It’s such a mish-mash of a film. Italian production, an American actress with Farrow, two veteran British actors with Johnson and McCulloch (star of the classic Brit Sci-Fi series Survivors in the seventies and who would go on to appear in Fulci’s even more crazy The Beyond two years later). A film shot in 70mm widescreen but with shaky zooms and some dodgy focus, and in the case of the New York scenes shot completely illegally. But it somehow works. Lucio Fulci is still considered a cheap hack in the mainstream but he knew how to stage a scene and turn on the gore. Zombi 2 is always exciting and never, ever boring, which is something I can’t say about a lot of horror pictures I see today. It is of it’s time, and will never find new appreciation with a modern audience, but for genre fans of my age it is a true classic to be revered and treasured.

The only problem I have now is the burning urge to buy sparkling new special DVD editions of Fulci’s other classics and remind myself how much I love them all over again. In the old days it used to take weeks, sometimes months to get my hands on a film. I just took a look on Amazon. The Beyond, House By The Cemetery, City Of The Living Dead, New York Ripper, Don’t Torture A Duckling, Lizard In A Woman’s Skin… They’re all there, with re-mastered discs stuffed full of special features. And that’s great, really, because these movies deserve to be seen in the best possible prints by a new generation and by us old bastards who only ever had shitty third generation VHS copies to squint at.

These days collecting cult and strange cinema is so much easier than it used to be.

But nowhere near as much fun.

Monday 5 April 2010

10 Thoughts From Navarone

Thinking that having the six pins and the plate pulled out of my ankle would have me back skipping around like Usain Bolt on speed within 24 hours is possibly the most misguided thought I’ve ever had.

Seven episodes of Lost left. Still no idea what’s really going on, and as time progresses, I’m fairly sure the writers don’t either. Still, it was fun while it lasted.

Jimmy Page’s guitar riff on Led Zeppelin’s In My Time Of Dying is pretty much the most perfect thing I’ve ever heard. Watching Page, The Edge and Jack White jam to this classic in It Might Get Loud just brightens my day every single time.



Writing is a frustrating, un-rewarding, depressing and lonely occupation. But when I’m on it, and I mean really on it, nothing makes me happier.

PROBLEMS AND TASKS -
1. Reproduce the text of the blog excerpt, everything from "10 Thoughts From" down to "makes me happier.".
2. Decide whether each statement agrees with the blog excerpt, answering yes or no and quoting the words that decide it: (a) The film was shot in 70mm widescreen. (b) The writer says ten episodes of Lost are left. (c) The writer describes writing as a lonely occupation.
3. Answer these questions from the blog excerpt:
(a) How many pins were pulled out of the writer's ankle?
(b) Which Led Zeppelin song has the guitar riff the writer praises?
(c) On what site did the writer look for Fulci's other classics?

STORED DATA -
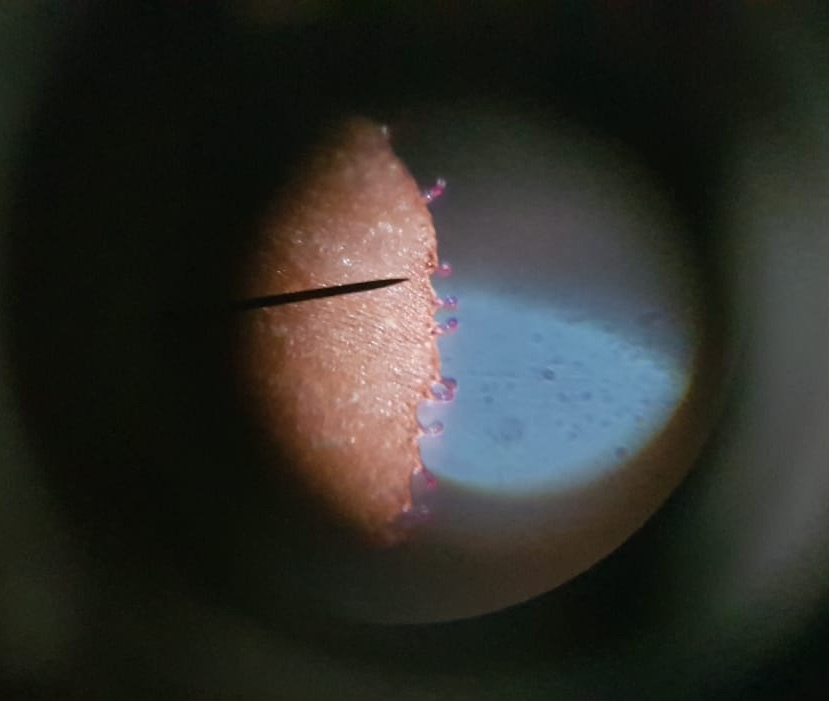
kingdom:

WRITTEN ANSWERS -
1.
10 Thoughts From Navarone

Thinking that having the six pins and the plate pulled out of my ankle would have me back skipping around like Usain Bolt on speed within 24 hours is possibly the most misguided thought I’ve ever had.

Seven episodes of Lost left. Still no idea what’s really going on, and as time progresses, I’m fairly sure the writers don’t either. Still, it was fun while it lasted.

Jimmy Page’s guitar riff on Led Zeppelin’s In My Time Of Dying is pretty much the most perfect thing I’ve ever heard. Watching Page, The Edge and Jack White jam to this classic in It Might Get Loud just brightens my day every single time.



Writing is a frustrating, un-rewarding, depressing and lonely occupation. But when I’m on it, and I mean really on it, nothing makes me happier.

2.
(a) Yes: "A film shot in 70mm widescreen"
(b) No: "Seven episodes of Lost left."
(c) Yes: "Writing is a frustrating, un-rewarding, depressing and lonely occupation."

3.
(a) Six
(b) In My Time Of Dying
(c) Amazon